Nobody gets on Interstate 10 thinking that they are going to be slammed into by a semitruck, but some unfortunate individuals face that exact event. An 18-wheeler accident can dramatically change your life. These crashes sometimes rip people away from their family members.

Whether you are heading across the infamous Atchafalaya Basin bridge or crossing the border near Lake Charles, you need to be aware of what semitruck drivers are doing. You certainly don’t want to have the men and women of Acadian Ambulance have to come pick you up or airlift you out.

By understanding some of the common causes of these accidents, you might be able to avoid getting into one. Here are some cause of semitruck crashes to consider:

Rushing truckers

Truckers who are in a rush might not drive in a safe manner. You should watch how these big rigs are moving in relation to other traffic. Some stretches of I-10 have a lower speed limit than others. Generally, semitrucks should be driving a little slower than passenger vehicles. In most cases, they should drive in the right hand lane.

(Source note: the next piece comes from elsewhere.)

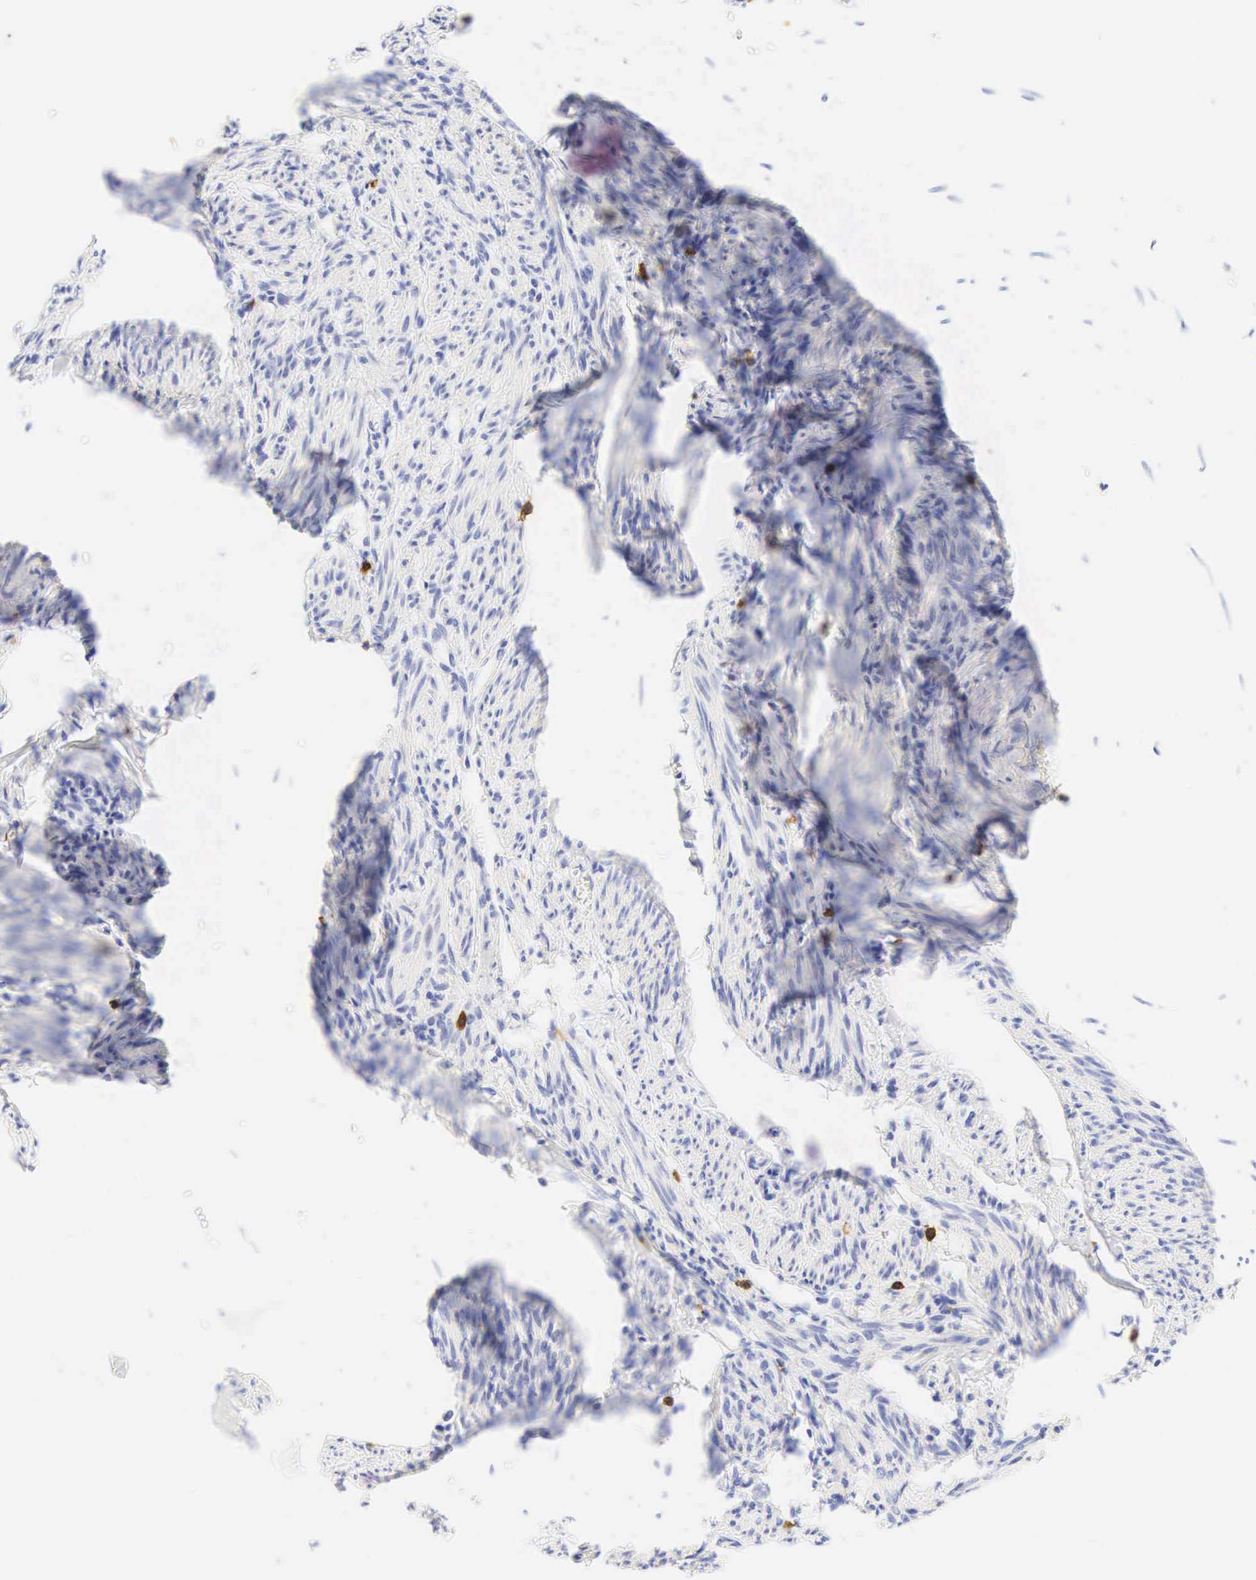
{"staining": {"intensity": "negative", "quantity": "none", "location": "none"}, "tissue": "endometrial cancer", "cell_type": "Tumor cells", "image_type": "cancer", "snomed": [{"axis": "morphology", "description": "Adenocarcinoma, NOS"}, {"axis": "topography", "description": "Endometrium"}], "caption": "The immunohistochemistry histopathology image has no significant expression in tumor cells of endometrial cancer tissue. Brightfield microscopy of IHC stained with DAB (3,3'-diaminobenzidine) (brown) and hematoxylin (blue), captured at high magnification.", "gene": "CD8A", "patient": {"sex": "female", "age": 76}}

When a trucker is in a hurry, he or she might try to bend the safety regulations. Driving too many hours, for example, could result in trucker fatigue. Trying to hurry up might lead the trucker to attempt to eat a meal while zoomong at interstate speeds. This could lead to a distracted driving crash.

Other factors

Another factor that might lead to a semitruck crash includes improperly secured loads. The loads on these trucks are usually very heavy. Without proper securement, loads can shift while the truck is in motion. This can lead to the items coming off the truck or causing the truck to become unstable.

Improper maintenance can also lead to a semitruck crash. These large vehicles rely on everything working properly to stop and maneuver. If there is anything that isn’t up to par, it could lead to trouble, such as worn brakes or a wobbly hitch.

It is also possible for other drivers on the road to cause an accident. Some drivers jump in front of these large trucks without thinking about the fact that they need more distance to stop than smaller vehicles. In fact, a semitruck likely needs 20 to 40 percent more distance to stop than a passenger vehicle if the truck is driving on dry pavement.